#### [WORK INSTRUCTION A]
List every complete calendar date (month, day, and year) that appears in the court opinion below.
::: SOURCE DOCUMENT :::
October 27, 1998
IN RE W.L.W. III, A MINOR (THE PEOPLE OF THE STATE OF ILLINOIS, PETITIONER-APPELLEE,
A.W. AND W.W., RESPONDENTS-APPELLANTS).
The opinion of the court was delivered by: Presiding Justice Geiger
IN THE APPELLATE COURT OF ILLINOIS SECOND DISTRICT
Appeal from the Circuit Court of Kendall County.
Honorable James M. Wilson, Judge, Presiding.
The respondents, A.W. and W.W., appeal from the October 7, 1997, and February 18, 1998, orders of the circuit court of Kendall County terminating their parental rights to their minor child W.L.W. III and appointing the Illinois Department of Children and Family Services (DCFS) as guardian of the minor with the power to consent to adoption. On appeal, the respondents argue that they were denied the effective assistance of counsel when their trial counsel failed to arrange for a court reporter to transcribe the trial proceedings below. Lacking these transcripts, the respondents contend that they have been effectively deprived of their right to appeal under section 1--5(1),(3) of the Juvenile Court Act of 1987 (the Act) (705 ILCS 405/1--5(1),(3) (West 1996)). We affirm.
::: DATA TO PROCESS :::
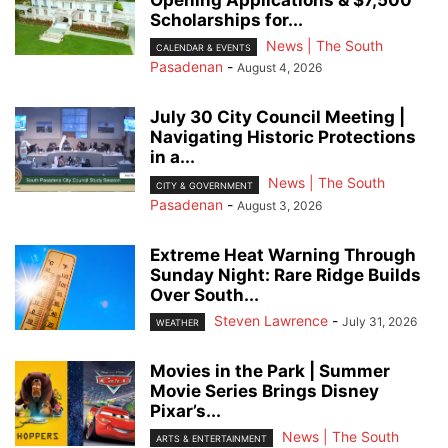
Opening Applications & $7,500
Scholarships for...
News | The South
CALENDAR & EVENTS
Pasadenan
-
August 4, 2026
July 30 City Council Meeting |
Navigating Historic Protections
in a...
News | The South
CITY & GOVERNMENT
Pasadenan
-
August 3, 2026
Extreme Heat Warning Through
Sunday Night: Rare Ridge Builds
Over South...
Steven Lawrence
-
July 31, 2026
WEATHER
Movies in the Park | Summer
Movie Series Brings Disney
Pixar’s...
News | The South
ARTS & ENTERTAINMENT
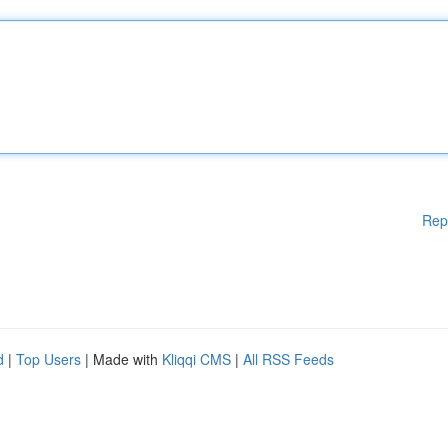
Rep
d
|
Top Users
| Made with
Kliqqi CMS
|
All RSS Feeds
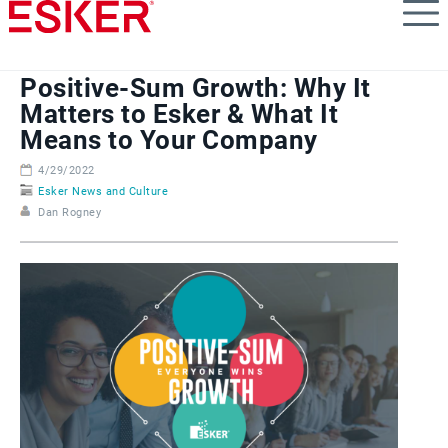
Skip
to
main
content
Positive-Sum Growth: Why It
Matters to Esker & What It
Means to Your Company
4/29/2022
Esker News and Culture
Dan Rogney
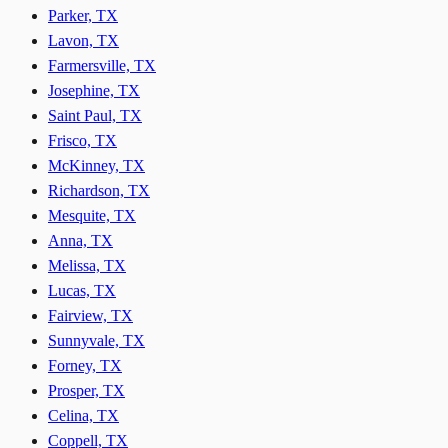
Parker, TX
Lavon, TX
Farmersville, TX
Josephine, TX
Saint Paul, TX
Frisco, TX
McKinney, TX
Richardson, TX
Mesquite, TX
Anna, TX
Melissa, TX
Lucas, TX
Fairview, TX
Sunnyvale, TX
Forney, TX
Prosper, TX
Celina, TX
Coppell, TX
:::
::: DATA TO PROCESS :::
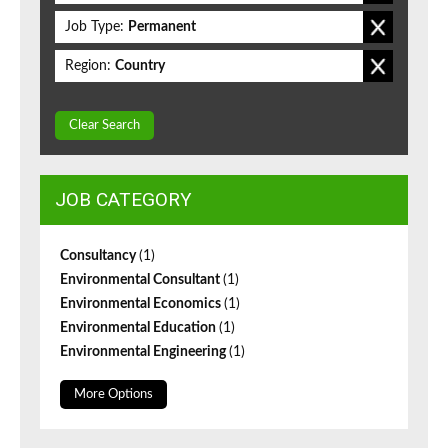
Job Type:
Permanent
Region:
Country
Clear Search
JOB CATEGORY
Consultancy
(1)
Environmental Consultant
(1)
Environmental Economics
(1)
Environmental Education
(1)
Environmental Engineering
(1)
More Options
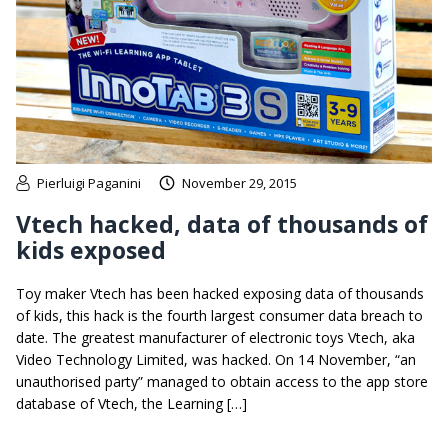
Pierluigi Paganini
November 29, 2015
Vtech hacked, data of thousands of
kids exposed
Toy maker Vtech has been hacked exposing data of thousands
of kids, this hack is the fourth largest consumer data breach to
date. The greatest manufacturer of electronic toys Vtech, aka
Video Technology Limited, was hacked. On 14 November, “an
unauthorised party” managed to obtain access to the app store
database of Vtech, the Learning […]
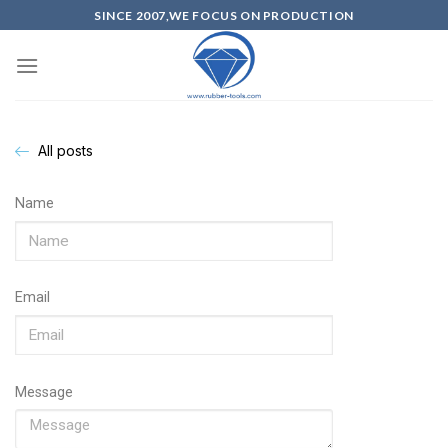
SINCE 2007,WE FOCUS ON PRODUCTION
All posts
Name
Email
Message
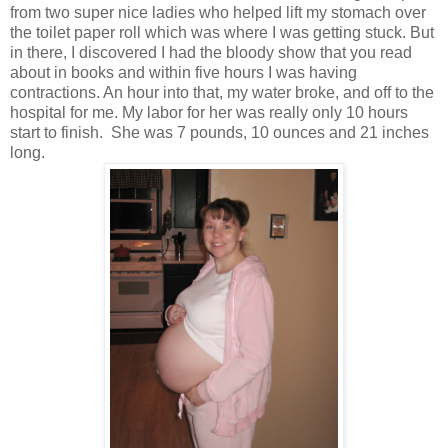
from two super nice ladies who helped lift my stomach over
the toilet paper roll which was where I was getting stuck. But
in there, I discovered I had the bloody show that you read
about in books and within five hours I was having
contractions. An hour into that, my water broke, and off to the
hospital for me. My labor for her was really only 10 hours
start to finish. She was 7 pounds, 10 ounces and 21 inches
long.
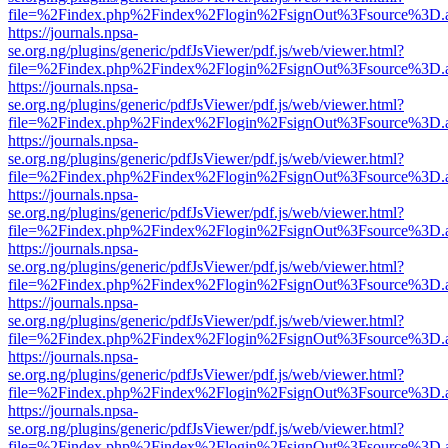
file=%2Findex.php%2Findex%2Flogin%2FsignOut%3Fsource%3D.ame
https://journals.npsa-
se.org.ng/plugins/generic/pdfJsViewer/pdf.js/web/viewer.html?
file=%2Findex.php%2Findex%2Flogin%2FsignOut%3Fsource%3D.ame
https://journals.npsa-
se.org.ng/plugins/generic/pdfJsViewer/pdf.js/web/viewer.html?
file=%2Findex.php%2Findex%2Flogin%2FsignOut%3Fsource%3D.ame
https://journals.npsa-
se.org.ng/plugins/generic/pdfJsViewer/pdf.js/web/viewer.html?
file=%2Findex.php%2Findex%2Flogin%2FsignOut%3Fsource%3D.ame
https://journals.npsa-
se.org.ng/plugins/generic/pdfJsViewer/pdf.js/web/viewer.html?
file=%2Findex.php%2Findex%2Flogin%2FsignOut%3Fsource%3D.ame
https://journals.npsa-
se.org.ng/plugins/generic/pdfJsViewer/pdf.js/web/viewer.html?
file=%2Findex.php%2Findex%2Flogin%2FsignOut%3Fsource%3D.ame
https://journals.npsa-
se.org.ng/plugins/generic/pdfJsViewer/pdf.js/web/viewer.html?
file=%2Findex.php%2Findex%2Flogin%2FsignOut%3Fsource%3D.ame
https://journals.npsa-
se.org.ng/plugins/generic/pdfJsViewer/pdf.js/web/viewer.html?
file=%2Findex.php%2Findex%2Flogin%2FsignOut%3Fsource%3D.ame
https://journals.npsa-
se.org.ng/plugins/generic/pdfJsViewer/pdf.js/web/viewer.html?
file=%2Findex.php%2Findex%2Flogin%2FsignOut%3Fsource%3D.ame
:::
::: DATA TO PROCESS :::
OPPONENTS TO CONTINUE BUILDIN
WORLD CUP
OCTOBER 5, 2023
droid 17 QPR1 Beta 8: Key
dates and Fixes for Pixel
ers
:::
#### [WORK INSTRUCTION B]
Select each line of the rows above that contains the string "hacked". Case counts.

#### [RESULT A]
October 27, 1998
October 7, 1997
February 18, 1998

#### [RESULT B]
Vtech hacked, data of thousands of
Toy maker Vtech has been hacked exposing data of thousands
Video Technology Limited, was hacked. On 14 November, “an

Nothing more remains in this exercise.